Exercise prompt:
Set down, character for character, everything in the records below from the line holding "text: (746, 133) -> (1056, 170), 120 -> 100" down to the line holding "text: (1178, 470) -> (1618, 565), 32 -> 41", and no other line.

Exercise inputs:

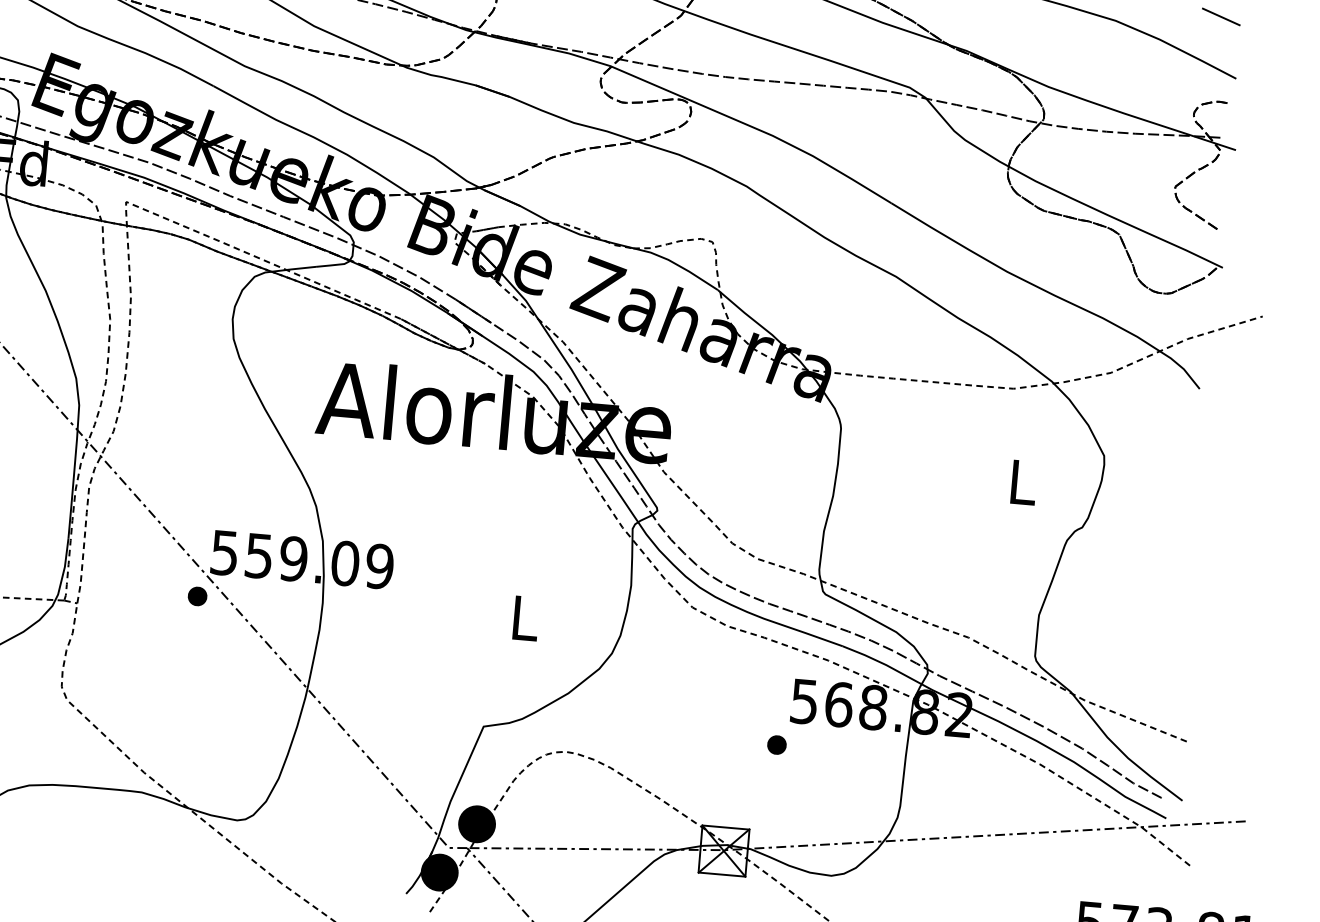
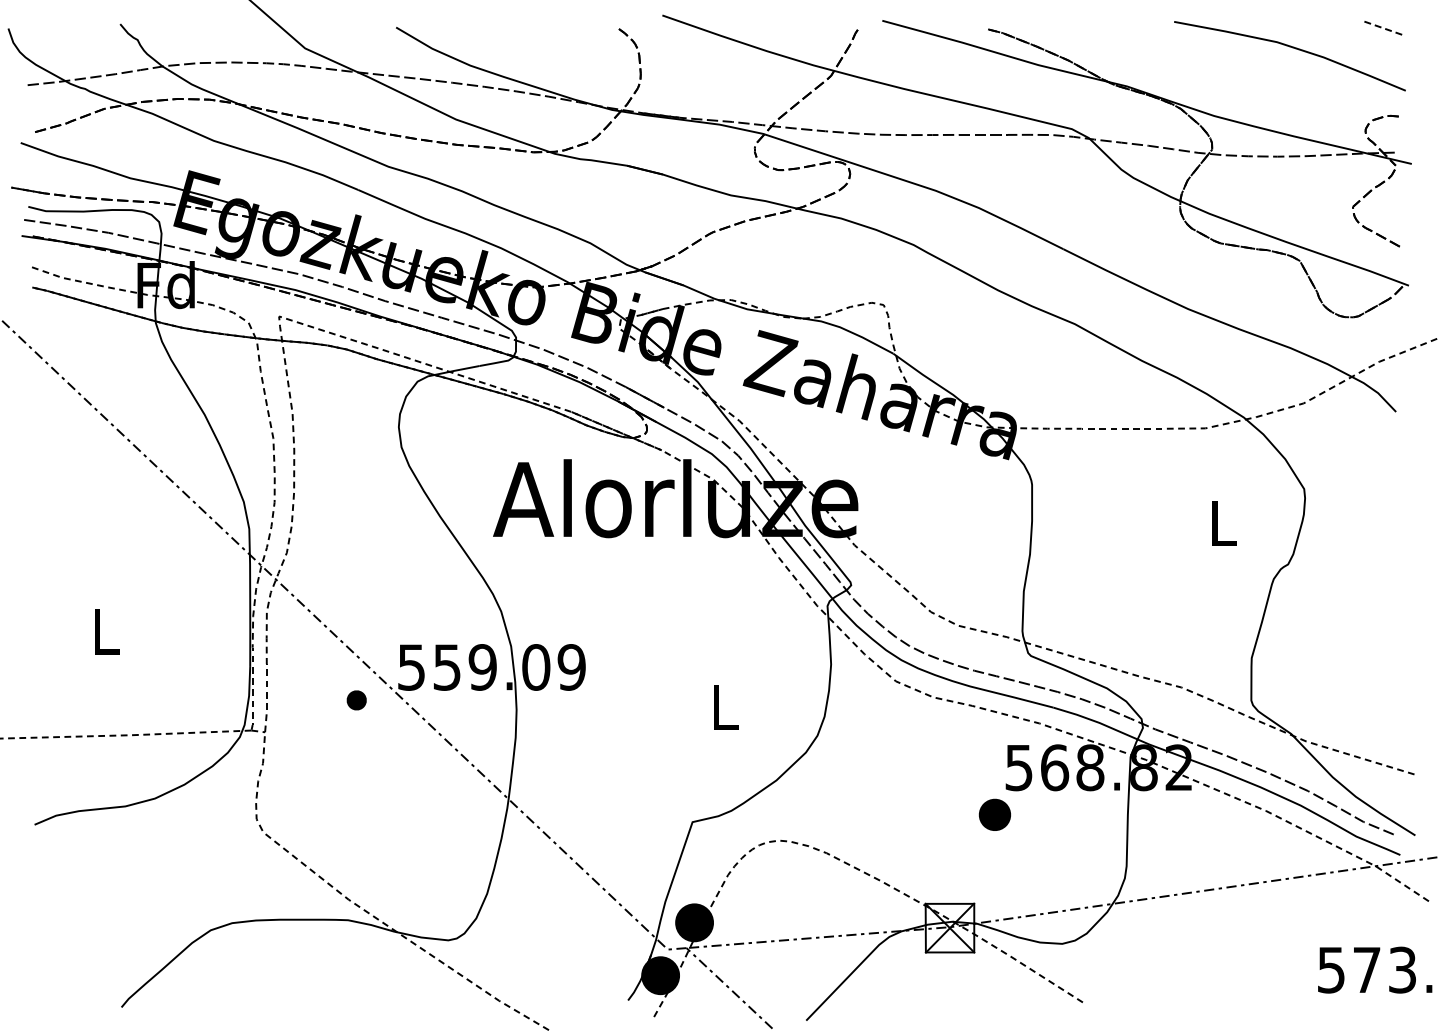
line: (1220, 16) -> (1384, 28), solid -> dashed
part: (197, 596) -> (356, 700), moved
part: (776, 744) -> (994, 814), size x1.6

--

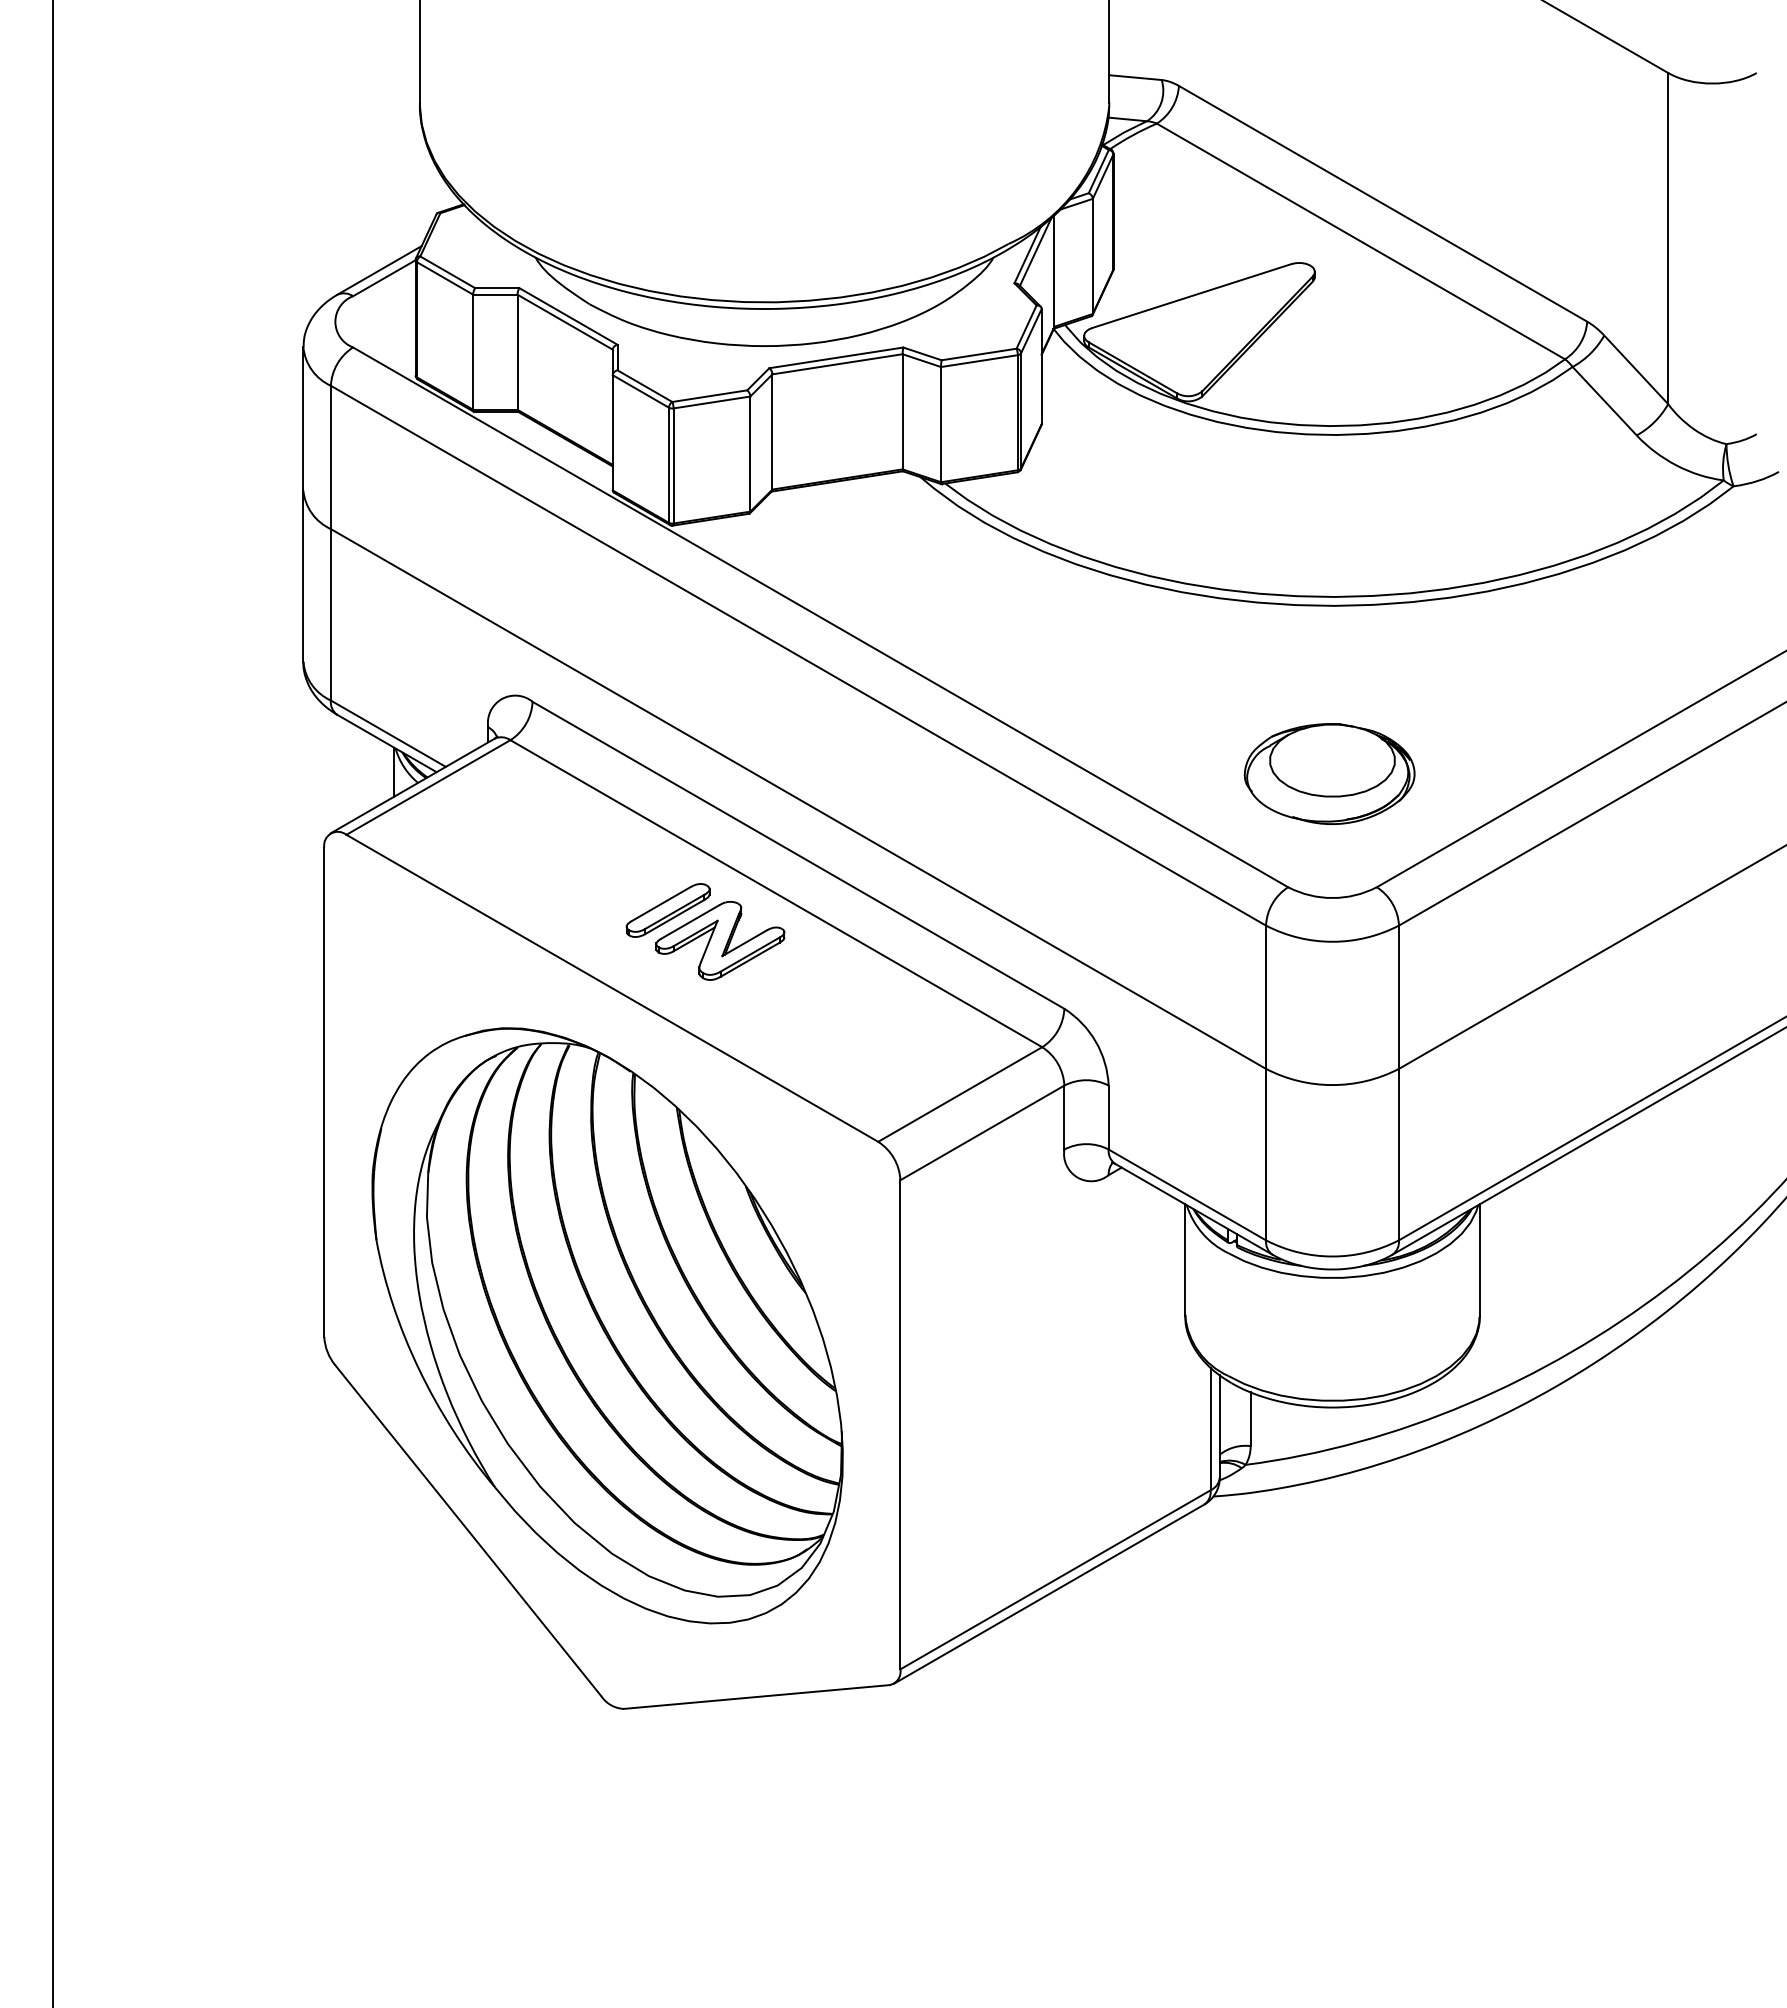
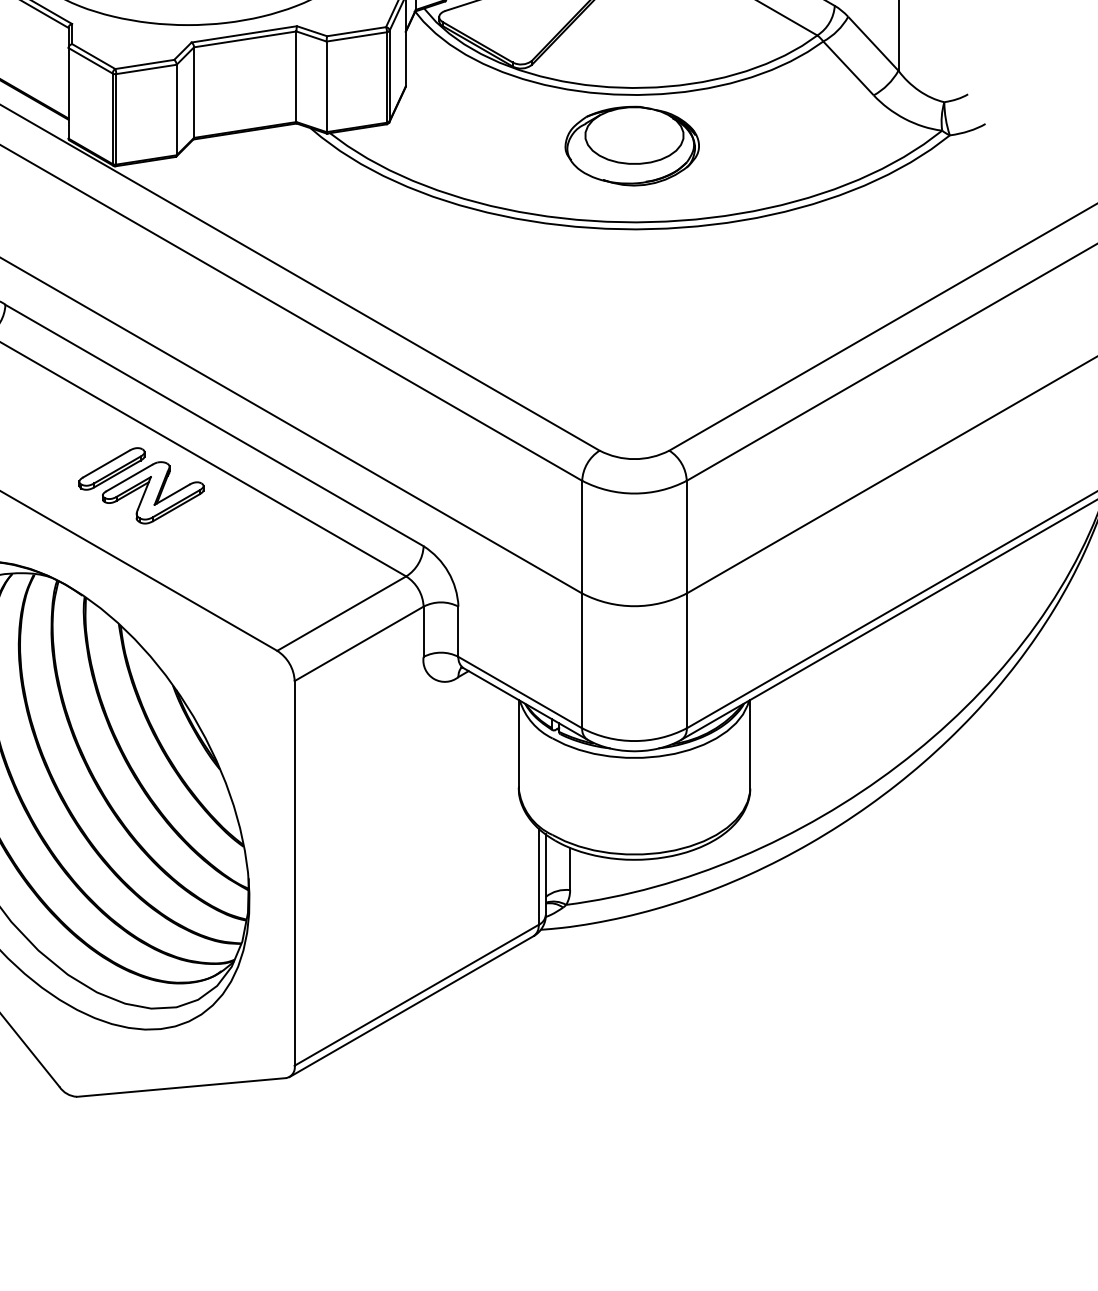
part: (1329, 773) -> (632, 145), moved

==

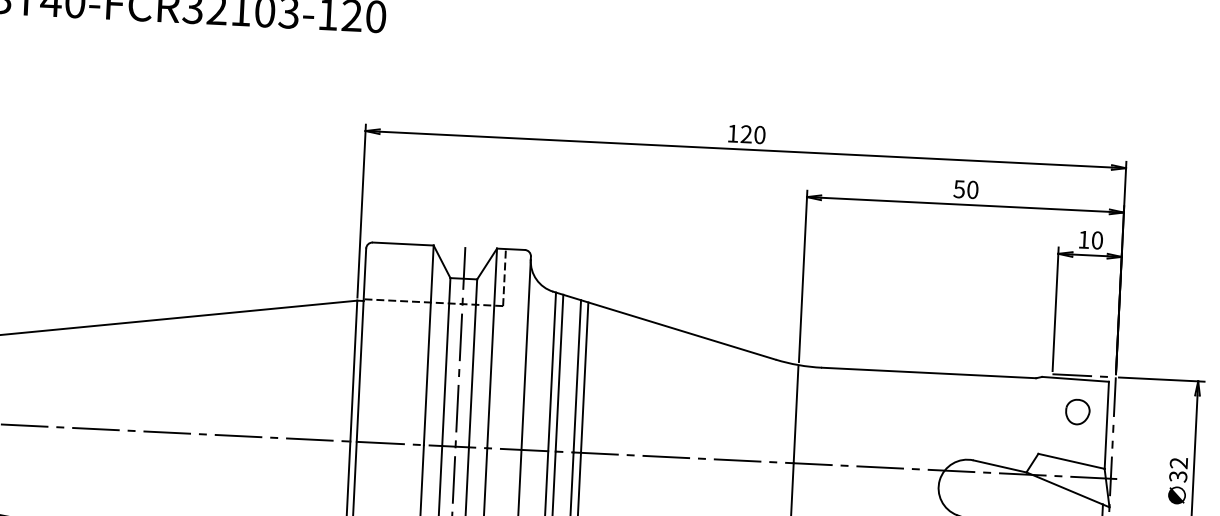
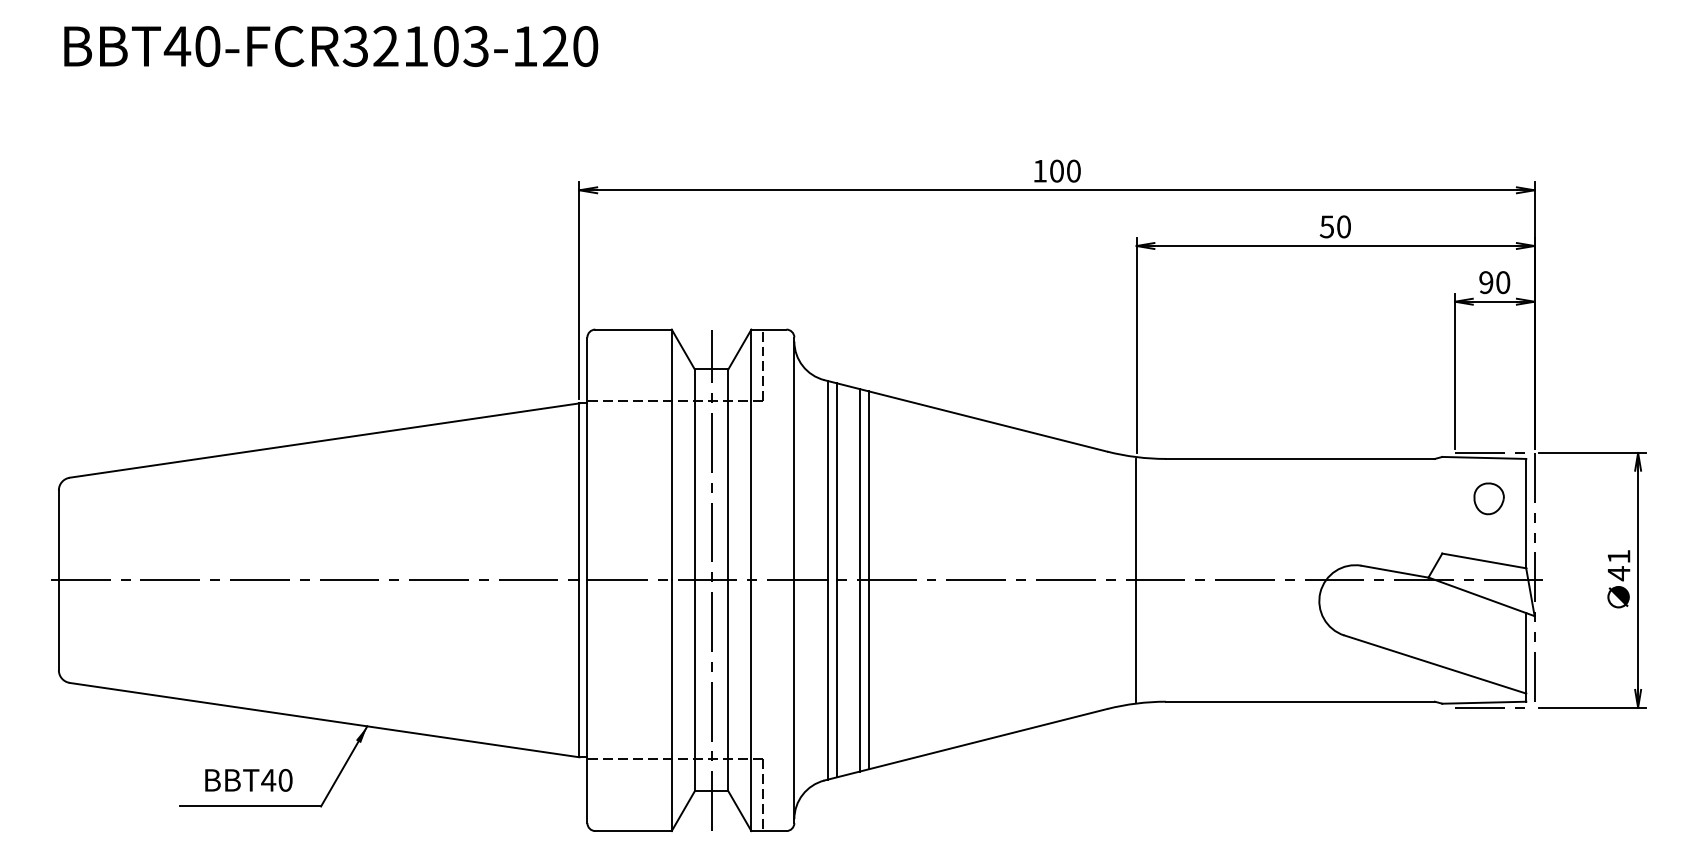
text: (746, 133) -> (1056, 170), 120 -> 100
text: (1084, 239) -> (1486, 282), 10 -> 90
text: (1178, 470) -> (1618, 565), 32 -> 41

Completed task:
text: (746, 133) -> (1056, 170), 120 -> 100
text: (1084, 239) -> (1486, 282), 10 -> 90
text: (1178, 470) -> (1618, 565), 32 -> 41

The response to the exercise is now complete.